Builder pulls the construction steps into a dedicated object while a director coordinates the sequence. In Go, the pattern often appears as a focused interface with methods that add sections, totals, or metadata. The builder accumulates state, and the caller decides which concrete builder to use.

Structure

Builder Pattern
Step 1 of 6

The Client

The client selects which concrete builder to use and hands it to the director. No construction logic lives here — it's purely a wiring point. Swap MarkdownSummaryBuilder for another builder without touching the director.

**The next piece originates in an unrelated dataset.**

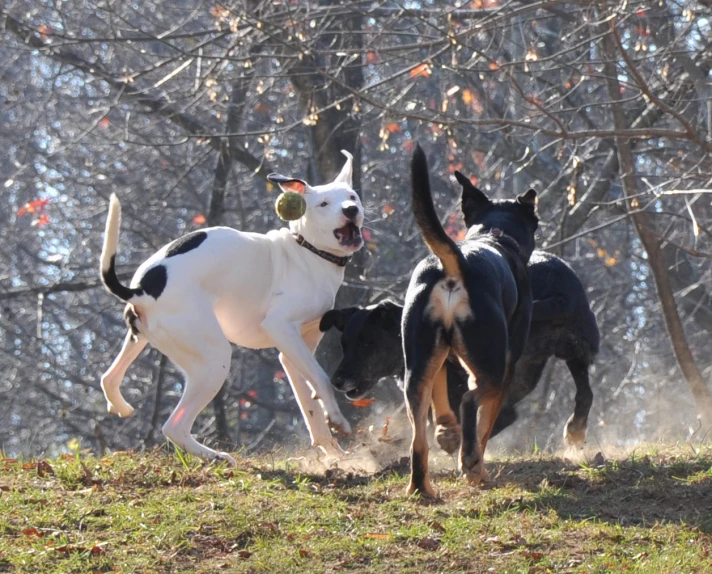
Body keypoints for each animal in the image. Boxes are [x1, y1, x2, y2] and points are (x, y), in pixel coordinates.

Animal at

  • Product: CheckoutSummary is the value being assembled.
  • Builder interface: Declares the steps needed to produce the summary.
  • Concrete builder: MarkdownSummaryBuilder stores output in a markdown-friendly form.
  • Director: CheckoutSummaryDirector runs the construction steps in a fixed order.
  • Client: Chooses the builder and asks the director to assemble the result.

Implementation

This example turns an order into a formatted checkout summary. The director always performs the same steps, while the builder owns how the final representation is assembled and rendered.

package main

import (
	"fmt"
	"strings"
)

type LineItem struct {
	Name      string
	Qty       int
	UnitPrice int
}

type Order struct {
	ID       string
	Customer string
	Items    []LineItem
}

func (o Order) Total() int {
	total := 0
	for _, item := range o.Items {
		total += item.Qty * item.UnitPrice
	}
	return total
}

type CheckoutSummary struct {
	Title  string
	Body   []string
	Footer string
}

func (s CheckoutSummary) Render() string {
	parts := []string{s.Title}
	parts = append(parts, s.Body...)
	parts = append(parts, s.Footer)
	return strings.Join(parts, "\n")
}

func formatMoney(cents int) string {
	return fmt.Sprintf("$%.2f", float64(cents)/100)
}

Real-World Analogy

Think of a kitchen assembling the same order into different outputs. One workflow collects the same ingredients and steps, but one builder plates a dine-in meal while another packs a delivery box with labels and receipts.

Pros and Cons

ProsCons
Makes multi-step construction explicit and easier to reuse.Introduces more types and ceremony than a plain constructor.
Supports different final representations from the same assembly process.A director can feel unnecessary when the step order is already obvious.
Keeps complex setup logic out of handlers and services.Easy to overuse for simple structs with ordinary field assignment.

Best Practices

  • Use Builder when construction has meaningful steps or optional sections, not just many fields.
  • Keep the director optional. In Go, direct builder calls are fine when the sequence is already obvious.
  • Prefer explicit step names over generic SetField methods so the workflow stays readable.
  • Return a final immutable value from Build rather than exposing the builder internals.
  • Do not force Builder where functional options or a plain constructor already solve the problem more simply.

When to Use

  • Construction involves multiple ordered steps or reusable recipes.
  • The same input flow may produce different final representations.
  • You want to keep assembly logic out of transport handlers and services.

When NOT to Use

  • A constructor or struct literal is already clear enough.
  • The build steps add ceremony without capturing real workflow.
  • Only field assignment changes and there is no reusable assembly process.